Lessees will be also required to remeasure the lease liability upon the occurrence of certain events (e.g., a change in the lease term, a change in future lease payments resulting from a change in an index or rate used to determine those payments). The lessee will generally recognise the amount of the remeasurement of the lease liability as an adjustment to the right-of-use asset.
Lessor accounting under IFRS 16 is substantially unchanged from today’s accounting under IAS 17. Lessors will continue to classify all leases using the same classification principle as in IAS 17 and distinguish between two types of leases: operating and finance leases. IFRS 16 also requires lessees and lessors to make more extensive disclosures than under IAS 17. IFRS 16 is effective for annual periods beginning on or after 1 January 2019. Early application is permitted, but not before an entity applies IFRS 15. A lessee can choose to apply the standard using either a full retrospective or a modified retrospective approach. The standard’s transition provisions permit certain reliefs.
In 2018, the Group will continue to assess the potential effect of IFRS 16 on its consolidated financial statements. Since the Company’s lease contracts are not
significant, the Company estimates that the adoption of the new Standard will not have a material impact on the Company’s assets and liabilities. However, at this stage, the Company is unable to quantify the impact on the financial statements.

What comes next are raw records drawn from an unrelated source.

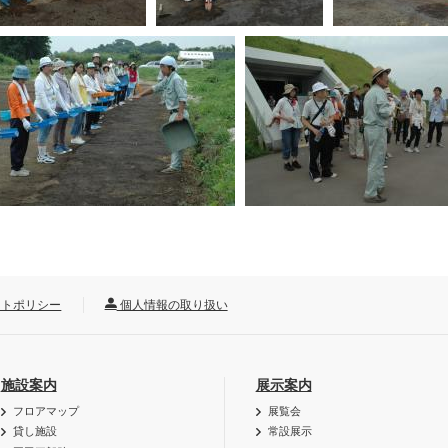
トポリシー
個人情報の取り扱い
施設案内
展示案内
フロアマップ
展覧会
貸し施設
常設展示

- | IFRIC Interpretation 23 Uncertainty over Income Tax Treatment |
The Interpretation addresses the accounting for income taxes when tax treatments involve uncertainty that affects the application of IAS 12 and does not apply to taxes or levies outside the scope of IAS 12, nor does it specifically include requirements relating to interest and penalties associated with uncertain tax treatments. The Interpretation specifically addresses the following:
● | Whether an entity considers uncertain tax treatments separately; |
● | The assumptions an entity makes about the examination of tax treatments by taxation authorities; |
● | How an entity determines taxable profit (tax loss), tax bases, unused tax losses, unused tax credits and tax rates; |
● | How an entity considers changes in facts and circumstances. |
An entity must determine whether to consider each uncertain tax treatment separately or together with one or more other uncertain tax treatments. The approach that better predicts the resolution of the uncertainty should be followed. The interpretation is effective for annual reporting periods beginning on or after 1 January 2019, but certain transition reliefs are available. The Group will apply interpretation from its effective date. Since the Group operates in a complex multinational tax environment, applying the Interpretation may affect its consolidated financial statements and the required disclosures. In addition, the Group may need to establish processes and procedures to obtain information that is necessary to apply the Interpretation on a timely basis.